Document section
[BEGIN]
Yeah, after looking at your logs and trying a few experiments, I 
definitely agree that array parameters are not well supported by the BPF 
verifies.

It looks like the bpf verifier was inspecting the args for get_subflow in 
mptcp_sched_ops:

void (*get_subflow)(const struct mptcp_sock *msk, bool reinject,
 		    struct mptcp_sched_data contexts[]);

and thinking 'contexts' was a pointer to a single struct mptcp_sched_data 
instance, instead of an array. The verifier can't guarantee safe access 
for a variable-length array so that does make some sense.

I tried changing the code to:

void (*get_subflow)(const struct mptcp_sock *msk, bool reinject,
                     struct mptcp_sched_data (*contexts)[MPTCP_SUBFLOWS_MAX]);

so the third arg was a "pointer to array of structs, with 
MPTCP_SUBFLOWS_MAX elements in the array". The verifier didn't like that 
either:

"""
func 'get_subflow' arg2 type ARRAY is not a struct
"""

That error message is printed by btf_ctx_access(). It might be possible to 
customize bpf_mptcp_sched_verifier_ops to handle that, but it seems 
complicated.
[END]
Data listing
[BEGIN]
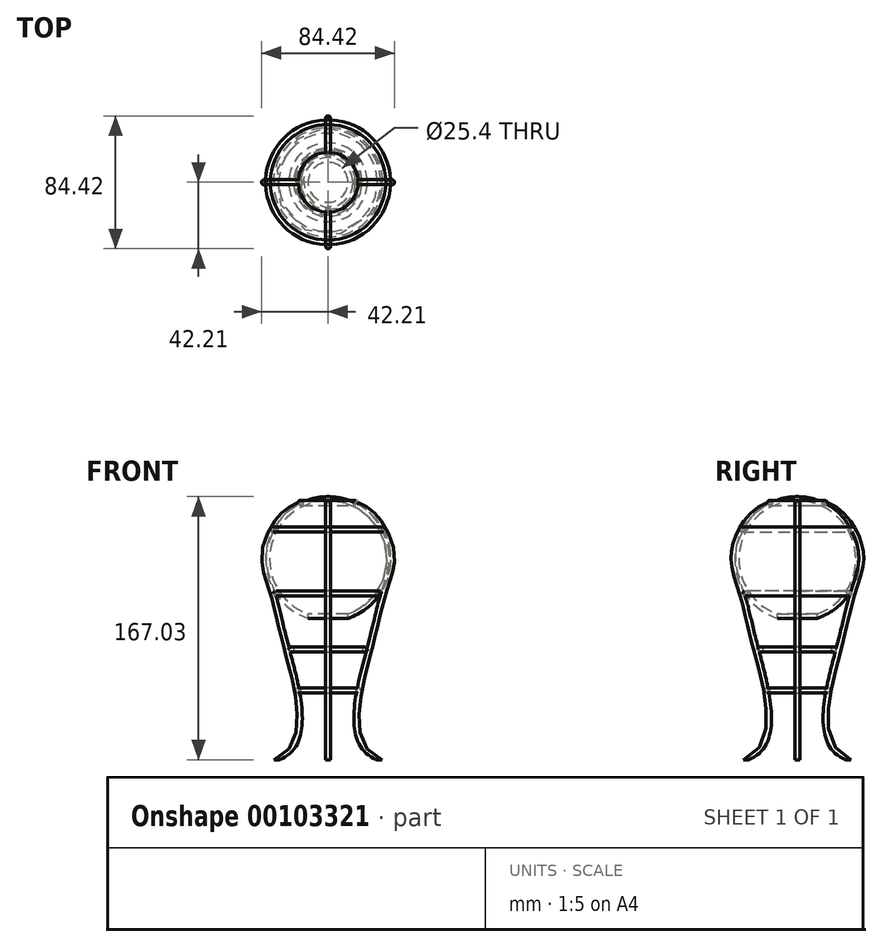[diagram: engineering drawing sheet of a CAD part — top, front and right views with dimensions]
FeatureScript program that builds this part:
annotation { "Feature Type Name" : "Feature", "Feature Type Description" : "" }
export const myFeature = defineFeature(function(context is Context, id is Id, definition is map)
    precondition{}
    {
        {
            var Q0;
            Q0=qCreatedBy(makeId("Front.planeOp"),FACE);
            var sketch = newSketch(context, id + "F0", { "sketchPlane" : qUnion([Q0])});
            skArc(sketch, "E0", {"start": v(0, 39.68) * mm, "mid": v(-39.68, 0) * mm, "end": v(0, -39.68) * mm});
            skLineSegment(sketch, "E1", {"start": v(0, -55.2) * mm, "end": v(0, 54.64) * mm});
            skSolve(sketch);
        }
        {
            var Q0;
            {var subQ0=sQuery(id+"F0.wireOp",EDGE,"E0");Q0=makeQuery(id+"F0.imprint","IMPRINT",FACE,{"disambiguationData":[TD([[makeQuery(id+"F0.imprint","IMPRINT",EDGE,{"derivedFrom":subQ0}),1.0]])]});}
            var Q1;
            Q1=sQuery(id+"F0.wireOp",EDGE,"E1");
            revolve(context, id + "F1", {"entities" : qUnion([Q0]), "axis" : qUnion([Q1]), "revolveType" : RevolveType.FULL});
        }
        {
            var Q0;
            Q0=qCreatedBy(makeId("Top.planeOp"),FACE);
            var sketch = newSketch(context, id + "F2", { "sketchPlane" : qUnion([Q0])});
            skCircle(sketch, "E2", {"center": v(0, 0) * mm, "radius": 12.7 * mm});
            skSolve(sketch);
        }
        {
            var Q0;
            Q0 = qSketchRegion(id + "F2", true);
            extrude(context, id + "F3", {"entities" : qUnion([Q0]), "operationType" : NewBodyOperationType.ADD, "oppositeDirection" : true, "depth" : 127 * mm});
        }
        {
            var Q0;
            Q0=makeQuery(id+"F3.opExtrude","SWEPT_FACE",FACE,{"disambiguationData":[OSD([sQuery(id+"F2.wireOp",EDGE,"E2")])]});
            var Q1;
            Q1=makeQuery(id+"F3.opExtrude","CAP_FACE",FACE,{"disambiguationData":[OSD([sQuery(id+"F2.wireOp",EDGE,"E2")])],"isStart":false});
            var Q2;
            Q2=makeQuery(id+"F1.opRevolve","SWEPT_BODY",BODY,{"disambiguationData":[OSD([sQuery(id+"F0.wireOp",EDGE,"E0"),sQuery(id+"F0.wireOp",EDGE,"E1")])]});
            shell(context, id + "F4", {"entities" : qUnion([Q0, Q1]), "parts" : qUnion([Q2]), "thickness" : 2.54 * mm});
        }
        {
            var Q0;
            Q0=qCreatedBy(makeId("Right.planeOp"),FACE);
            var sketch = newSketch(context, id + "F5", { "sketchPlane" : qUnion([Q0])});
            skCircle(sketch, "E3", {"center": v(-35.08, 18.94) * mm, "radius": 1.59 * mm});
            skCircle(sketch, "E4", {"center": v(-33.1, -21.72) * mm, "radius": 1.59 * mm});
            skCircle(sketch, "E5", {"center": v(-17.43, 35.83) * mm, "radius": 1.59 * mm});
            skSolve(sketch);
        }
        {
            var Q0;
            Q0=qCreatedBy(makeId("Front.planeOp"),FACE);
            var sketch = newSketch(context, id + "F6", { "sketchPlane" : qUnion([Q0])});
            skLineSegment(sketch, "E6", {"start": v(0, 56.6) * mm, "end": v(0, -57.7) * mm});
            skSolve(sketch);
        }
        {
            var Q0;
            Q0=qCreatedBy(makeId("Top.planeOp"),FACE);
            cPlane(context, id + "F7", {"entities" : qUnion([Q0]), "cplaneType" : CPlaneType.OFFSET, "offset" : 36.07 * mm, "width" : 152.4 * mm, "height" : 152.4 * mm});
        }
        {
            var Q0;
            Q0 = qSketchRegion(id + "F5", true);
            var Q1;
            Q1=sQuery(id+"F6.wireOp",EDGE,"E6");
            revolve(context, id + "F8", {"entities" : qUnion([Q0]), "axis" : qUnion([Q1]), "revolveType" : RevolveType.FULL});
        }
        {
            var Q0;
            Q0=qCreatedBy(id+"F7.planeOp",FACE);
            var sketch = newSketch(context, id + "F9", { "sketchPlane" : qUnion([Q0])});
            skCircle(sketch, "E7", {"center": v(-17.61, 0) * mm, "radius": 1.59 * mm});
            skSolve(sketch);
        }
        {
            var Q0;
            Q0=qCreatedBy(makeId("Front.planeOp"),FACE);
            var sketch = newSketch(context, id + "F10", { "sketchPlane" : qUnion([Q0])});
            skFitSpline(sketch, "E8", {"points": [v(-18.71, 36.13) * mm, v(-36.5, 19.47) * mm, v(-41.87, 0) * mm, v(-36.3, -22.17) * mm, v(-27.15, -58.35) * mm, v(-33.84, -127.35) * mm], "startDerivative": vector(-158.7, -63.01) * mm, "endDerivative": vector(-246.66, -91.65) * mm});
            skSolve(sketch);
        }
        {
            var Q0;
            Q0 = qSketchRegion(id + "F9", true);
            var Q1;
            Q1 = qConstructionFilter(qBodyType(qCreatedBy(id + "F10" ,EDGE), BodyType.WIRE), ConstructionObject.NO);
            sweep(context, id + "F11", {"profiles" : qUnion([Q0]), "path" : qUnion([Q1]), "keepProfileOrientation" : true});
        }
        {
            var Q0;
            Q0=makeQuery(id+"F11.opSweep","SWEPT_BODY",BODY,{"disambiguationData":[OSD([sQuery(id+"F9.wireOp",EDGE,"E7"),sQuery(id+"F10.wireOp",EDGE,"E8")])]});
            var Q1;
            Q1=sQuery(id+"F6.wireOp",EDGE,"E6");
            transform(context, id + "F12", {"entities" : qUnion([Q0]), "transformType" : TransformType.ROTATION, "transformAxis" : qUnion([Q1]), "angle" : 90 * degree, "makeCopy" : true});
        }
        {
            var Q0;
            Q0=makeQuery(id+"F11.opSweep","SWEPT_BODY",BODY,{"disambiguationData":[OSD([sQuery(id+"F9.wireOp",EDGE,"E7"),sQuery(id+"F10.wireOp",EDGE,"E8")])]});
            var Q1;
            Q1=sQuery(id+"F6.wireOp",EDGE,"E6");
            transform(context, id + "F13", {"entities" : qUnion([Q0]), "transformType" : TransformType.ROTATION, "transformAxis" : qUnion([Q1]), "angle" : 180 * degree, "makeCopy" : true});
        }
        {
            var Q0;
            Q0=makeQuery(id+"F11.opSweep","SWEPT_BODY",BODY,{"disambiguationData":[OSD([sQuery(id+"F9.wireOp",EDGE,"E7"),sQuery(id+"F10.wireOp",EDGE,"E8")])]});
            var Q1;
            Q1=sQuery(id+"F6.wireOp",EDGE,"E6");
            transform(context, id + "F14", {"entities" : qUnion([Q0]), "transformType" : TransformType.ROTATION, "transformAxis" : qUnion([Q1]), "angle" : 90 * degree, "oppositeDirection" : true, "makeCopy" : true});
        }
        {
            var Q0;
            Q0=qCreatedBy(makeId("Right.planeOp"),FACE);
            var sketch = newSketch(context, id + "F15", { "sketchPlane" : qUnion([Q0])});
            skCircle(sketch, "E9", {"center": v(-23.42, -57.4) * mm, "radius": 1.59 * mm});
            skCircle(sketch, "E10", {"center": v(-19.12, -83.22) * mm, "radius": 1.59 * mm});
            skSolve(sketch);
        }
        {
            var Q0;
            Q0=makeQuery(id+"F15.imprint","IMPRINT",FACE,{"disambiguationData":[TD([[makeQuery(id+"F15.imprint","IMPRINT",EDGE,{"derivedFrom":sQuery(id+"F15.wireOp",EDGE,"E9")}),1.0]])]});
            var Q1;
            Q1=makeQuery(id+"F15.imprint","IMPRINT",FACE,{"disambiguationData":[TD([[makeQuery(id+"F15.imprint","IMPRINT",EDGE,{"derivedFrom":sQuery(id+"F15.wireOp",EDGE,"E10")}),1.0]])]});
            var Q2;
            Q2=sQuery(id+"F6.wireOp",EDGE,"E6");
            revolve(context, id + "F16", {"entities" : qUnion([Q0, Q1]), "axis" : qUnion([Q2]), "revolveType" : RevolveType.FULL});
        }
    });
[END]
Tasks for this exercise
1: In the BPF verifier discussion, which function prints the "arg2 type ARRAY is not a struct" error?
2: Write the next part of the BPF verifier discussion, starting after its final sentence.

The answers
1: btf_ctx_access()

2:
We could instead use mptcp_sched_data to contain all the parameters 
(including an array of structs):

struct mptcp_sched_subflow {
 	struct mptcp_subflow_context *context;
 	bool is_scheduled;
};

struct mptcp_sched_data {
 	/* Moving the msk and reinject args here is optional, but
 	 * it seemed like a good way to group all of the data
 	 * for a bpf scheduler to use */
 	const struct mptcp_sock *msk;
 	bool reinject;
 	struct mptcp_sched_subflow subflows[MPTCP_SUBFLOWS_MAX];
};

struct mptcp_sched_ops {
 	void (*get_subflow)(struct mptcp_sched_data *data);

 	char			name[MPTCP_SCHED_NAME_MAX];
 	struct module		*owner;
 	struct list_head	list;

 	void (*init)(const struct mptcp_sock *msk);
 	void (*release)(const struct mptcp_sock *msk);
} ____cacheline_aligned_in_smp;

It looks like btf_struct_access() and btf_struct_walk() know how to handle 
an array *inside* a struct, so MPTCP would not need as much custom 
verifier code. This seems like a better fit than my array idea - hopefully 
it's more workable.

Do you think this seems like a reasonable interface for BPF 
scheduler code?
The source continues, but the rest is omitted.